石畳(市松模様)は途切れることなく続いてゆくことから「永遠」「発展拡大」「繁栄」を意味し、大きなサイズや地刺しの「石畳」模様では、「石畳」らしい続いてゆく様子が表現されますが、小さいサイズの「石畳」はどこかお花のようにも見えて可愛らしいです。
スポンサーリンク
ピンクッション
ピンクッションに仕立てたものがこちらです。
サイズは、縦約5.7cm×横約8.7cm、高さ約2.3cmです。
周りは25番刺繍糸COSMO234番でかがりました。
自然染めの落ち着いた色合いに、化学染料染めの少し濃いめの糸がアクセントになったように思います。
自然染めと化学染料染めを組み合わせることで、それぞれの良さを引き立て合うように思います。
針を刺した様子です。
お裁縫箱に入れた様子です。
季節の流れを感じる音や香り、色などがございますよね。
キジバトは留鳥ですが、日本の北部のキジバトは冬の間は越冬地に南下するので、キジバトの印象的な節の声は初夏の音という印象がございました。

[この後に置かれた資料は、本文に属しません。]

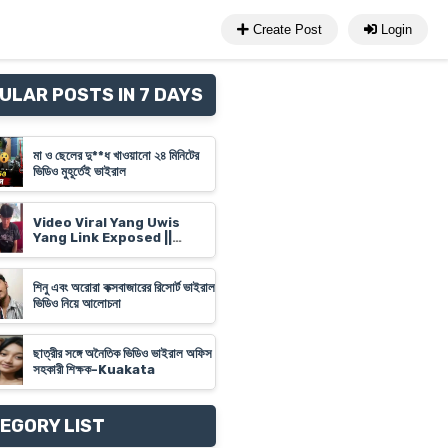
Create Post
Login
ULAR POSTS IN 7 DAYS
মা ও ছেলের দু**ধ খাওয়ানো ২৪ মিনিটের
ভিডিও মুহূর্তেই ভাইরাল
Video Viral Yang Uwis
Yang Link Exposed ||
Banyuwangi Video Link
'Yank Uwes Yank' Goes
Viral
শিনু এবং অরোরা কক্সবাজারের রিসোর্ট ভাইরাল
ভিডিও নিয়ে আলোচনা
ছাত্রীর সঙ্গে অনৈতিক ভিডিও ভাইরাল অফিস
সহকারী শিক্ষক-Kuakata
EGORY LIST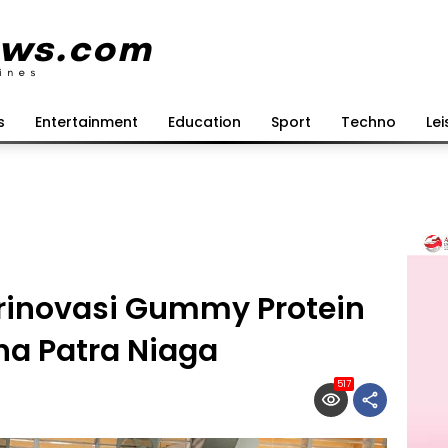
s
Entertainment
Education
Sport
Techno
Lei
rinovasi Gummy Protein
na Patra Niaga
517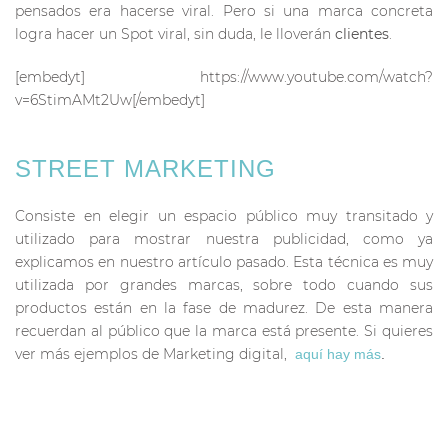
pensados era hacerse viral. Pero si una marca concreta
logra hacer un Spot viral, sin duda, le lloverán
clientes
.
[embedyt] https://www.youtube.com/watch?
v=6StimAMt2Uw[/embedyt]
STREET MARKETING
Consiste en elegir un espacio público muy transitado y
utilizado para mostrar nuestra publicidad, como ya
explicamos en nuestro artículo pasado. Esta técnica es muy
utilizada por grandes marcas, sobre todo cuando sus
productos están en la fase de madurez. De esta manera
recuerdan al público que la marca está presente. Si quieres
ver más ejemplos de Marketing digital,
aquí hay más
.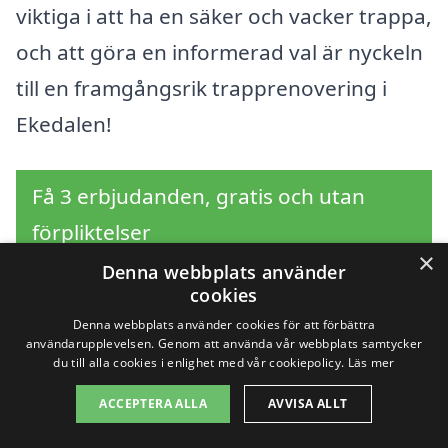
viktiga i att ha en säker och vacker trappa,
och att göra en informerad val är nyckeln
till en framgångsrik trapprenovering i
Ekedalen!
Få 3 erbjudanden, gratis och utan
förpliktelser
×
Denna webbplats använder
cookies
Denna webbplats använder cookies för att förbättra
Sök efter en
användarupplevelsen. Genom att använda vår webbplats samtycker
du till alla cookies i enlighet med vår cookiepolicy.
Läs mer
professionell för
ACCEPTERA ALLA
AVVISA ALLT
trapprenovering i andra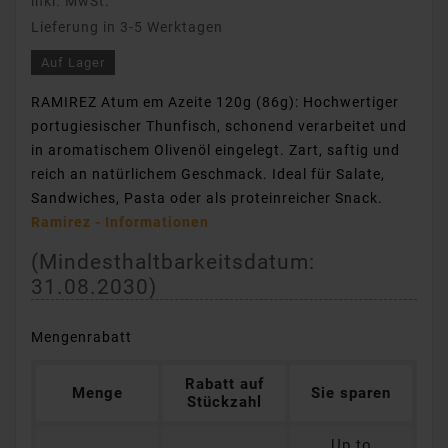
inkl. MwSt.
Lieferung in 3-5 Werktagen
Auf Lager
RAMIREZ Atum em Azeite 120g (86g): Hochwertiger
portugiesischer Thunfisch, schonend verarbeitet und
in aromatischem Olivenöl eingelegt. Zart, saftig und
reich an natürlichem Geschmack. Ideal für Salate,
Sandwiches, Pasta oder als proteinreicher Snack.
Ramirez - Informationen
(Mindesthaltbarkeitsdatum:
31.08.2030
)
Mengenrabatt
Rabatt auf
Menge
Sie sparen
Stückzahl
Up to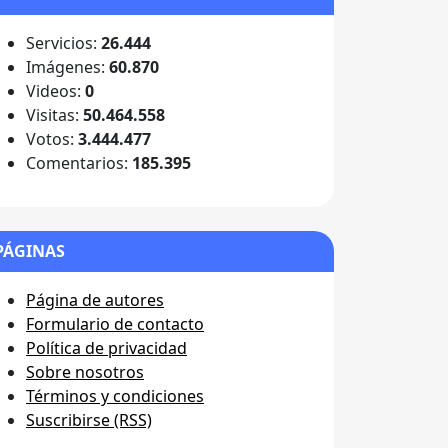
Servicios:
26.444
Imágenes:
60.870
Videos:
0
Visitas:
50.464.558
Votos:
3.444.477
Comentarios:
185.395
PÁGINAS
Página de autores
Formulario de contacto
Política de privacidad
Sobre nosotros
Términos y condiciones
Suscribirse (RSS)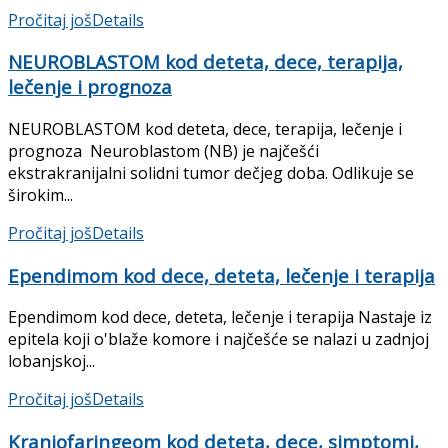
Pročitaj još
Details
NEUROBLASTOM kod deteta, dece, terapija,
lečenje i prognoza
NEUROBLASTOM kod deteta, dece, terapija, lečenje i
prognoza Neuroblastom (NB) je najčešći
ekstrakranijalni solidni tumor dečjeg doba. Odlikuje se
širokim...
Pročitaj još
Details
Ependimom kod dece, deteta, lečenje i terapija
Ependimom kod dece, deteta, lečenje i terapija Nastaje iz
epitela koji o'blaže komore i najčešće se nalazi u zadnjoj
lobanjskoj...
Pročitaj još
Details
Kraniofaringeom kod deteta, dece, simptomi,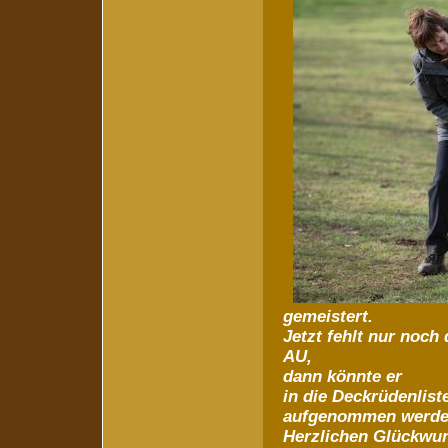
gemeistert.
Jetzt fehlt nur noch 
AU,
dann könnte er
in die Deckrüdenlist
aufgenommen werde
Herzlichen Glückwun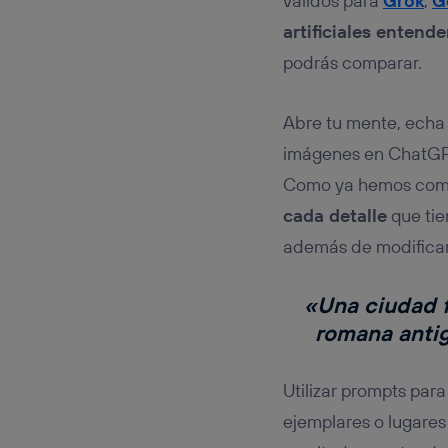
válidos para
Grok
,
G
artificiales entend
podrás comparar.
Abre tu mente, echa 
imágenes en ChatGPT
Como ya hemos come
cada detalle
que tie
además de modificarl
«Una ciudad f
romana antig
Utilizar prompts par
ejemplares o lugares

ところが今年は、まだ春の始まりにキジバトのさえずりに出会い、例年よりも少し早いように感じております。
キジバトの声に白鳥の声が重なり、ゆく冬と来る春を共に見つめた風流な朝もございました。
今年は全国的に桜の開花が早いようですが、キジバトも早い春を感じているのかもしれませんね。
おわりに
いかがでしたでしょうか。
今回は桜チップで染めた刺繍糸で施しましたが、自然染めの刺繍糸は初めてでしたので、刺していても新鮮で、風合いも違って感じられました。
ピンクッションという小さく限られた中で13種類の24個の菱模様をつめ込みました。
自然染めの柔らかな色合い、そして、由来や意味を感じられながら、菱刺しならではの幾何学模様を楽しんでいただけますと嬉しいです。
お付き合いくださいましてありがとうございました。